Haïti semble toujours concen­trer tous les malheurs de la planète. Cet écri­vain n’explique rien, mais raconte si bien et dans une si belle langue qu’on est complè­te­ment envouté par son récit. La gale­rie de portrait des Haïtiennes et Haïtiens est inou­bliable mon préféré est cet homme dont les sbires du régime de « Baby-​doc » ont détruit la biblio­thèque qui ne conte­nait que des livres de poésies :

Et Alcool est le seul livre qui n’a pas été détruit ce jour-​là puisqu’il l’avait, comme toujours avec lui – il ne s’est jamais dégrisé d’Apollinaire.

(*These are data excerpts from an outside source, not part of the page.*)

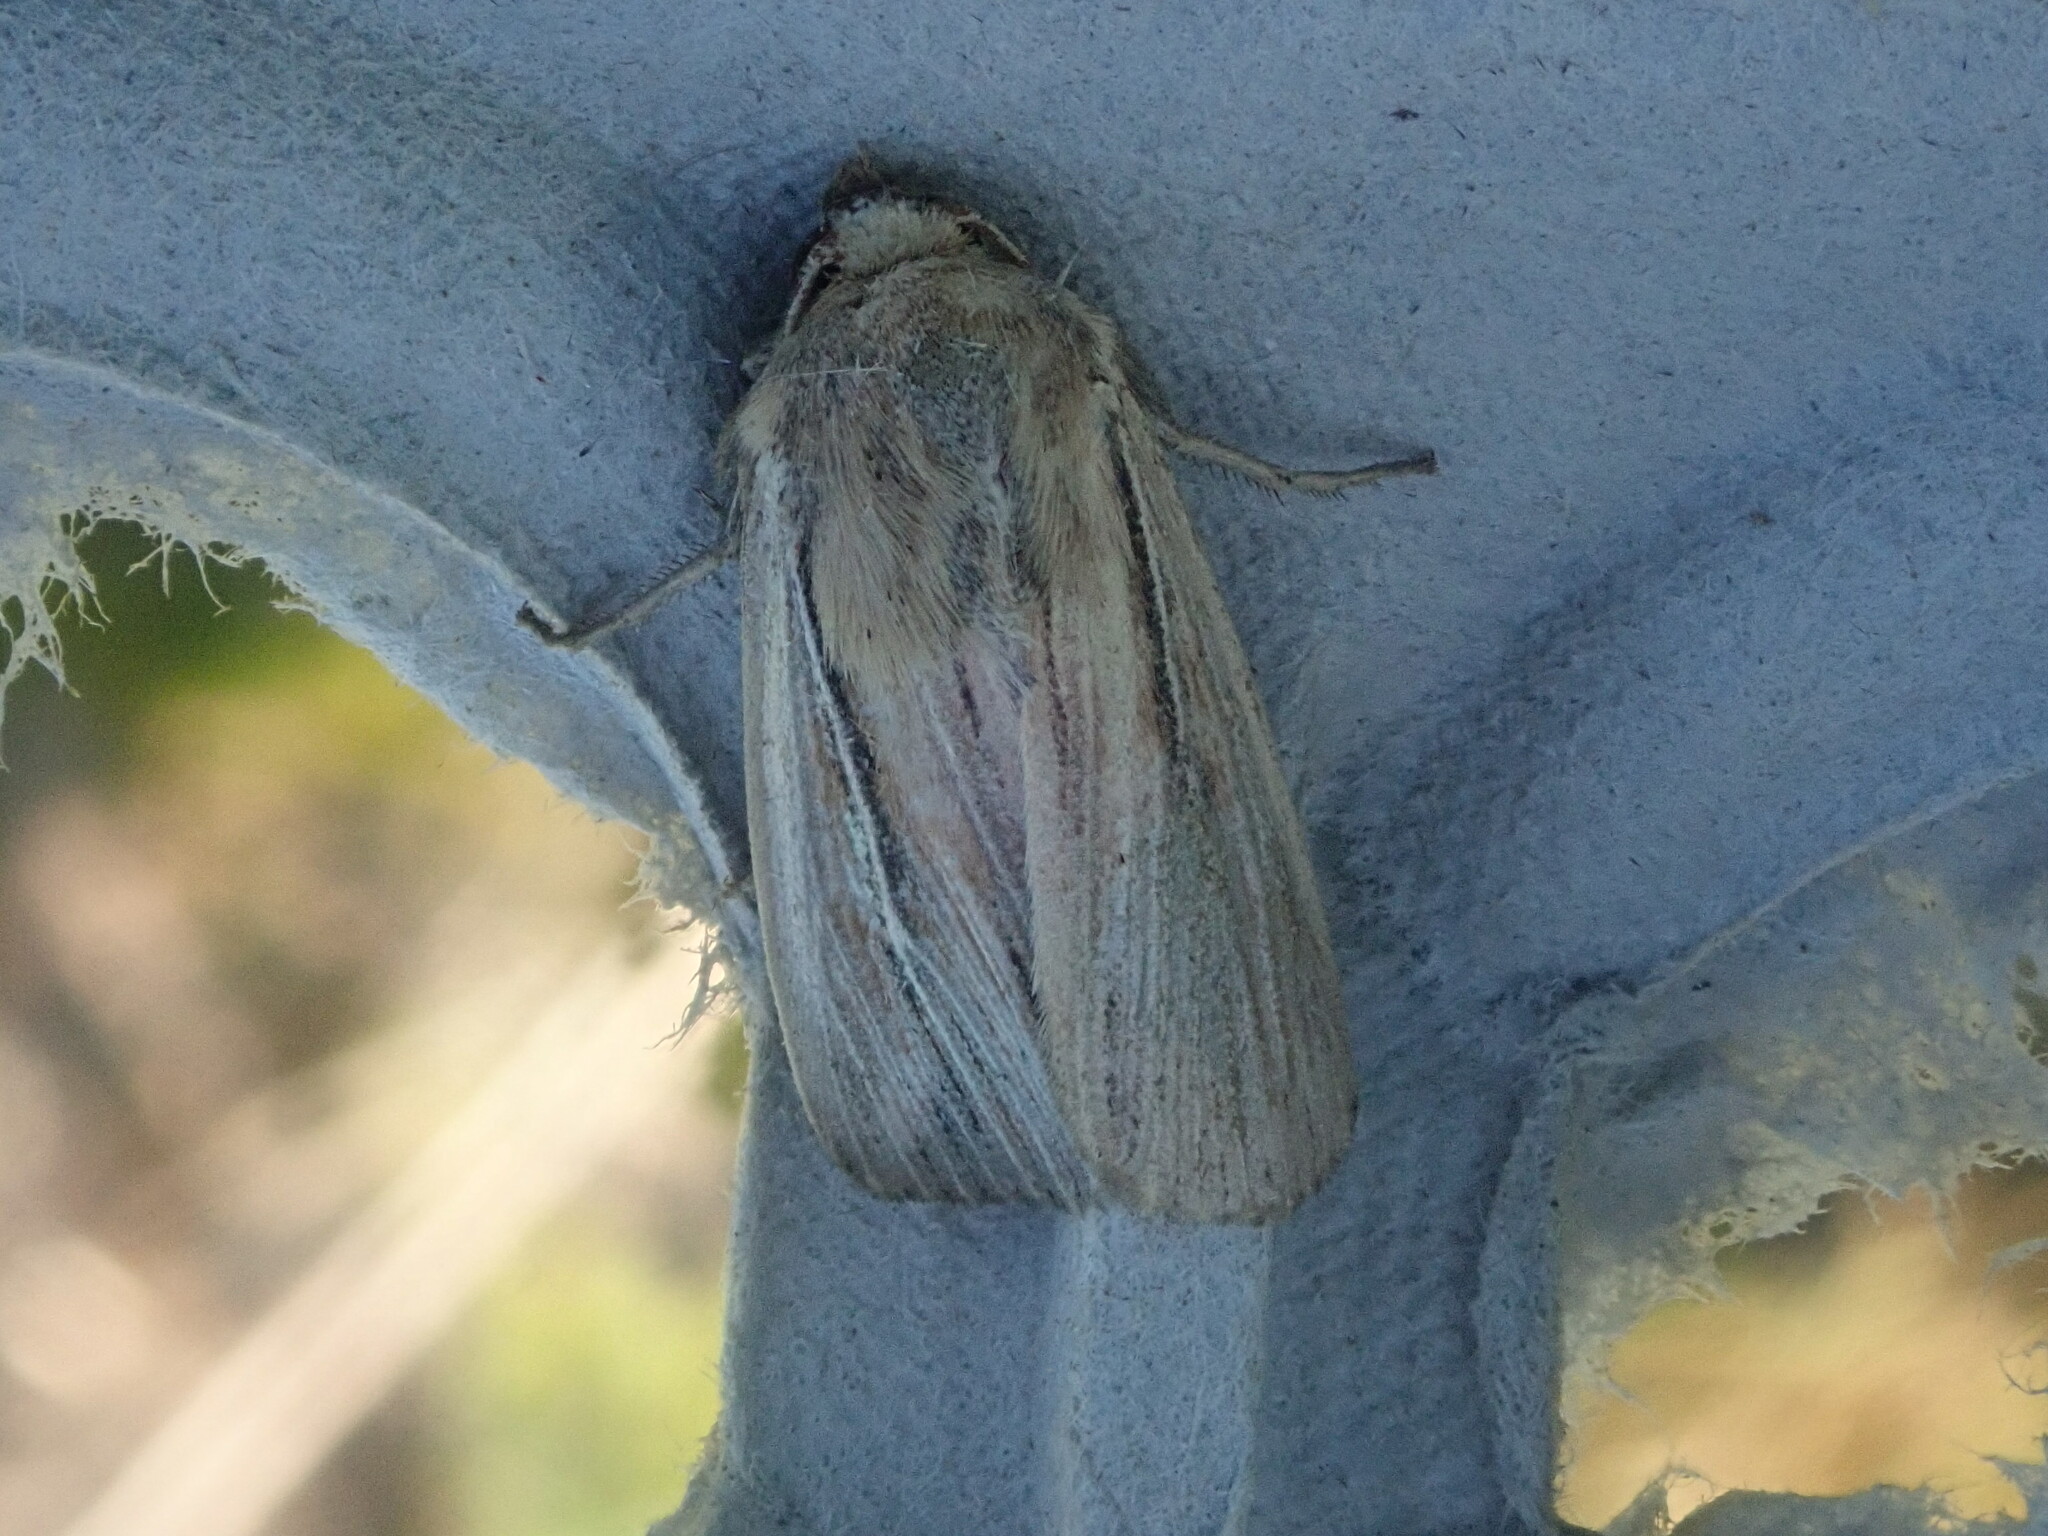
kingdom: Animalia
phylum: Arthropoda
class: Insecta
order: Lepidoptera
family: Noctuidae
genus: Leucania
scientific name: Leucania commoides
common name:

Durant tout le chapitre, l’auteur prend des accents d’Apollinaire pour nous parler de l’ancien ami de son père.

La démarche indo­lente
d’une vache
à sa prome­nade du soir.
La nuit devient
chagal­lienne.

Citations

la lecture

J’ai toujours pensé
que c’était le livre qui fran­chis­sait
les siècles pour parve­nir jusqu’à nous.
Jusqu’à ce que je comprenne
en voyant cet homme
que c’est le lecteur qui fait le dépla­ce­ment.
Je n’achetais un livre que
si l’envie de le lire était plus forte
que la faim qui me tenaillait.

L’exil

Pour les trois quarts des gens de cette planète
il n’y a qu’une forme de voyage possible
c’est de se retrou­ver sans papiers
dans un pays dont on ignore
la langue et les mœurs.

L’humour

Ce type à côté de moi me dit qu’il a fait déjà deux solides tenta­tives de suicide, mais qu’il ne pour­rait suppor­ter une seule jour­née d’exil. Moi, c’est le contraire, je ne crois pas pouvoir survivre à un suicide.

Haïti

Si on meurt plus vite qu’ailleurs,
la vie est ici plus intense.
Chacun porte en soi la même somme d’énergie à dépen­ser
sauf que la flamme est plus vive quand son temps pour la brûler
est plus bref.

La pauvreté

Nous sommes dans la voiture de son ami Chico. On doit garder ses pieds sous ses jambes, car il n’y a pas de plan­cher. On voit l’asphalte défi­ler et les trous d’eau verte. On dirait une déca­po­table à l’envers.